Work item: Write out the whole listing word for word.

Dataset excerpt:
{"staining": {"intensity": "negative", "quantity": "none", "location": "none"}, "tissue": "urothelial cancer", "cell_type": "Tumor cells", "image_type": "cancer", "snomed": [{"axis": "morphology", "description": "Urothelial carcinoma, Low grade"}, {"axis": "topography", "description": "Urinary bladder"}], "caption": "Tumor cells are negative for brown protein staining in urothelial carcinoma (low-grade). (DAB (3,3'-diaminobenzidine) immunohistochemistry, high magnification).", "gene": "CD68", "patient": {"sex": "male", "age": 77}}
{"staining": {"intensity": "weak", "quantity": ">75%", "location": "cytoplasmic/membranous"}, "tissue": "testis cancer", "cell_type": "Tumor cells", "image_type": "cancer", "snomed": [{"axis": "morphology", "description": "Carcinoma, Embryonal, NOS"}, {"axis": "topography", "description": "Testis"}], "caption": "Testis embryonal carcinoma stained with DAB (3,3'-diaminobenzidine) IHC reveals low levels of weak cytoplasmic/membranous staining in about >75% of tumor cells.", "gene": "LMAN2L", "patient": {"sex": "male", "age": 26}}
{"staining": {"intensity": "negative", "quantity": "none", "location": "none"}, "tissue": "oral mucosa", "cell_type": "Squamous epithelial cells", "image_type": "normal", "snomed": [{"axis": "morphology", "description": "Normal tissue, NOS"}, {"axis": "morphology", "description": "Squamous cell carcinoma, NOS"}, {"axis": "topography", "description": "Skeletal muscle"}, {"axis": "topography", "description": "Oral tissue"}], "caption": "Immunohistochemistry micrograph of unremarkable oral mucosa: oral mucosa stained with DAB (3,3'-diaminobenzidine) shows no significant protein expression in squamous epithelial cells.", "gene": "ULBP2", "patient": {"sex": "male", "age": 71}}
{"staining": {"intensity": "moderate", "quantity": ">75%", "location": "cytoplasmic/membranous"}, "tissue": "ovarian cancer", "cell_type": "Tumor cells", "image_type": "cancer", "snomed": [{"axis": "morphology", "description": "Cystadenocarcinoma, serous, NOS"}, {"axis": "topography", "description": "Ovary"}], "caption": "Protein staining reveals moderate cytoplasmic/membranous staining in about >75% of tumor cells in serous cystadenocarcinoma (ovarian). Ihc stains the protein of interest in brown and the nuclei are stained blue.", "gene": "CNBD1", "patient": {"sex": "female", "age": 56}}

Task output:
{"staining": {"intensity": "negative", "quantity": "none", "location": "none"}, "tissue": "urothelial cancer", "cell_type": "Tumor cells", "image_type": "cancer", "snomed": [{"axis": "morphology", "description": "Urothelial carcinoma, Low grade"}, {"axis": "topography", "description": "Urinary bladder"}], "caption": "Tumor cells are negative for brown protein staining in urothelial carcinoma (low-grade). (DAB (3,3'-diaminobenzidine) immunohistochemistry, high magnification).", "gene": "CD68", "patient": {"sex": "male", "age": 77}}
{"staining": {"intensity": "weak", "quantity": ">75%", "location": "cytoplasmic/membranous"}, "tissue": "testis cancer", "cell_type": "Tumor cells", "image_type": "cancer", "snomed": [{"axis": "morphology", "description": "Carcinoma, Embryonal, NOS"}, {"axis": "topography", "description": "Testis"}], "caption": "Testis embryonal carcinoma stained with DAB (3,3'-diaminobenzidine) IHC reveals low levels of weak cytoplasmic/membranous staining in about >75% of tumor cells.", "gene": "LMAN2L", "patient": {"sex": "male", "age": 26}}
{"staining": {"intensity": "negative", "quantity": "none", "location": "none"}, "tissue": "oral mucosa", "cell_type": "Squamous epithelial cells", "image_type": "normal", "snomed": [{"axis": "morphology", "description": "Normal tissue, NOS"}, {"axis": "morphology", "description": "Squamous cell carcinoma, NOS"}, {"axis": "topography", "description": "Skeletal muscle"}, {"axis": "topography", "description": "Oral tissue"}], "caption": "Immunohistochemistry micrograph of unremarkable oral mucosa: oral mucosa stained with DAB (3,3'-diaminobenzidine) shows no significant protein expression in squamous epithelial cells.", "gene": "ULBP2", "patient": {"sex": "male", "age": 71}}
{"staining": {"intensity": "moderate", "quantity": ">75%", "location": "cytoplasmic/membranous"}, "tissue": "ovarian cancer", "cell_type": "Tumor cells", "image_type": "cancer", "snomed": [{"axis": "morphology", "description": "Cystadenocarcinoma, serous, NOS"}, {"axis": "topography", "description": "Ovary"}], "caption": "Protein staining reveals moderate cytoplasmic/membranous staining in about >75% of tumor cells in serous cystadenocarcinoma (ovarian). Ihc stains the protein of interest in brown and the nuclei are stained blue.", "gene": "CNBD1", "patient": {"sex": "female", "age": 56}}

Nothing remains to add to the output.